Rewrite every line of the items below as a JSON list of strings, with one string per line and blank lines left out.

═════ RECORDS FOR THE EXERCISE ═════

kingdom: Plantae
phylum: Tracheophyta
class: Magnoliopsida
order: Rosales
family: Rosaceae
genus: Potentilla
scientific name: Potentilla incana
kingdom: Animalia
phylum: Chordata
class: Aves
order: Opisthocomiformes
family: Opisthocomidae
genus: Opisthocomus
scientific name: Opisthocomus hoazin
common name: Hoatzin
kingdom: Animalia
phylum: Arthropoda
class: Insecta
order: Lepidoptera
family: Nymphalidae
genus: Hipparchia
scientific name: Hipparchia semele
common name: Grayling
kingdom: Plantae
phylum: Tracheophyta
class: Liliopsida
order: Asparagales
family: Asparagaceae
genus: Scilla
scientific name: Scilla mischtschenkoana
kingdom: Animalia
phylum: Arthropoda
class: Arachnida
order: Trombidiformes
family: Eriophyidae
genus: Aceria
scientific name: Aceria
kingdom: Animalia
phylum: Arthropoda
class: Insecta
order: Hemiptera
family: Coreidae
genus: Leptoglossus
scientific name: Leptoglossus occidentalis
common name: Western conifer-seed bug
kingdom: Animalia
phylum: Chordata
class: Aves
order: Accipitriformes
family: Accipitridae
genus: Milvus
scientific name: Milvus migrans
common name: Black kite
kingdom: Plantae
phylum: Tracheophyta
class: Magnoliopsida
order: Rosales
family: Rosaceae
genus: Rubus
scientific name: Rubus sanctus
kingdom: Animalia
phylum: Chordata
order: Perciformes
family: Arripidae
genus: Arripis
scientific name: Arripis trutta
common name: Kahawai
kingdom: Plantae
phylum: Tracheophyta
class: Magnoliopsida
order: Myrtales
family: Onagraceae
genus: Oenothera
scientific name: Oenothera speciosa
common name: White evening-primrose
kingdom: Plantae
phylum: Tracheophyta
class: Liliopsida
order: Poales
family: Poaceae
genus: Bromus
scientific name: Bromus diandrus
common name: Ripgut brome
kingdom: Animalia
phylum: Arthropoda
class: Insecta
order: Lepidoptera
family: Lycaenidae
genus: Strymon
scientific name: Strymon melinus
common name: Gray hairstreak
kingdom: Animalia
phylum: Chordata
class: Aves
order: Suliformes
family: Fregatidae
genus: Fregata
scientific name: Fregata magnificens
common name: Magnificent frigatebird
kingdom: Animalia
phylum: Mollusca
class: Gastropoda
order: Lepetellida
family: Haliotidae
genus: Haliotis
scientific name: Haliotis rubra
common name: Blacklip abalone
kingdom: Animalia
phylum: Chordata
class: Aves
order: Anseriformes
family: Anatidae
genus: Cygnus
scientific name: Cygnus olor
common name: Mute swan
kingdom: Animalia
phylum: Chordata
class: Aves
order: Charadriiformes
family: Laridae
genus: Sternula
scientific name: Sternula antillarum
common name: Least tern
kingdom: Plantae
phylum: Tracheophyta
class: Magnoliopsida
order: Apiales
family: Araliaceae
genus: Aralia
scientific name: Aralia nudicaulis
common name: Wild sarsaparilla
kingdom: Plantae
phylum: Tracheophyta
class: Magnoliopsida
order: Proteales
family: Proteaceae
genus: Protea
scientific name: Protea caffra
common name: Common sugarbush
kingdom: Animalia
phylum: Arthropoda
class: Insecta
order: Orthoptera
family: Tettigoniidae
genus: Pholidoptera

═════

_ANSWER IN FULL_:
[
  "kingdom: Plantae",
  "phylum: Tracheophyta",
  "class: Magnoliopsida",
  "order: Rosales",
  "family: Rosaceae",
  "genus: Potentilla",
  "scientific name: Potentilla incana",
  "kingdom: Animalia",
  "phylum: Chordata",
  "class: Aves",
  "order: Opisthocomiformes",
  "family: Opisthocomidae",
  "genus: Opisthocomus",
  "scientific name: Opisthocomus hoazin",
  "common name: Hoatzin",
  "kingdom: Animalia",
  "phylum: Arthropoda",
  "class: Insecta",
  "order: Lepidoptera",
  "family: Nymphalidae",
  "genus: Hipparchia",
  "scientific name: Hipparchia semele",
  "common name: Grayling",
  "kingdom: Plantae",
  "phylum: Tracheophyta",
  "class: Liliopsida",
  "order: Asparagales",
  "family: Asparagaceae",
  "genus: Scilla",
  "scientific name: Scilla mischtschenkoana",
  "kingdom: Animalia",
  "phylum: Arthropoda",
  "class: Arachnida",
  "order: Trombidiformes",
  "family: Eriophyidae",
  "genus: Aceria",
  "scientific name: Aceria",
  "kingdom: Animalia",
  "phylum: Arthropoda",
  "class: Insecta",
  "order: Hemiptera",
  "family: Coreidae",
  "genus: Leptoglossus",
  "scientific name: Leptoglossus occidentalis",
  "common name: Western conifer-seed bug",
  "kingdom: Animalia",
  "phylum: Chordata",
  "class: Aves",
  "order: Accipitriformes",
  "family: Accipitridae",
  "genus: Milvus",
  "scientific name: Milvus migrans",
  "common name: Black kite",
  "kingdom: Plantae",
  "phylum: Tracheophyta",
  "class: Magnoliopsida",
  "order: Rosales",
  "family: Rosaceae",
  "genus: Rubus",
  "scientific name: Rubus sanctus",
  "kingdom: Animalia",
  "phylum: Chordata",
  "order: Perciformes",
  "family: Arripidae",
  "genus: Arripis",
  "scientific name: Arripis trutta",
  "common name: Kahawai",
  "kingdom: Plantae",
  "phylum: Tracheophyta",
  "class: Magnoliopsida",
  "order: Myrtales",
  "family: Onagraceae",
  "genus: Oenothera",
  "scientific name: Oenothera speciosa",
  "common name: White evening-primrose",
  "kingdom: Plantae",
  "phylum: Tracheophyta",
  "class: Liliopsida",
  "order: Poales",
  "family: Poaceae",
  "genus: Bromus",
  "scientific name: Bromus diandrus",
  "common name: Ripgut brome",
  "kingdom: Animalia",
  "phylum: Arthropoda",
  "class: Insecta",
  "order: Lepidoptera",
  "family: Lycaenidae",
  "genus: Strymon",
  "scientific name: Strymon melinus",
  "common name: Gray hairstreak",
  "kingdom: Animalia",
  "phylum: Chordata",
  "class: Aves",
  "order: Suliformes",
  "family: Fregatidae",
  "genus: Fregata",
  "scientific name: Fregata magnificens",
  "common name: Magnificent frigatebird",
  "kingdom: Animalia",
  "phylum: Mollusca",
  "class: Gastropoda",
  "order: Lepetellida",
  "family: Haliotidae",
  "genus: Haliotis",
  "scientific name: Haliotis rubra",
  "common name: Blacklip abalone",
  "kingdom: Animalia",
  "phylum: Chordata",
  "class: Aves",
  "order: Anseriformes",
  "family: Anatidae",
  "genus: Cygnus",
  "scientific name: Cygnus olor",
  "common name: Mute swan",
  "kingdom: Animalia",
  "phylum: Chordata",
  "class: Aves",
  "order: Charadriiformes",
  "family: Laridae",
  "genus: Sternula",
  "scientific name: Sternula antillarum",
  "common name: Least tern",
  "kingdom: Plantae",
  "phylum: Tracheophyta",
  "class: Magnoliopsida",
  "order: Apiales",
  "family: Araliaceae",
  "genus: Aralia",
  "scientific name: Aralia nudicaulis",
  "common name: Wild sarsaparilla",
  "kingdom: Plantae",
  "phylum: Tracheophyta",
  "class: Magnoliopsida",
  "order: Proteales",
  "family: Proteaceae",
  "genus: Protea",
  "scientific name: Protea caffra",
  "common name: Common sugarbush",
  "kingdom: Animalia",
  "phylum: Arthropoda",
  "class: Insecta",
  "order: Orthoptera",
  "family: Tettigoniidae",
  "genus: Pholidoptera"
]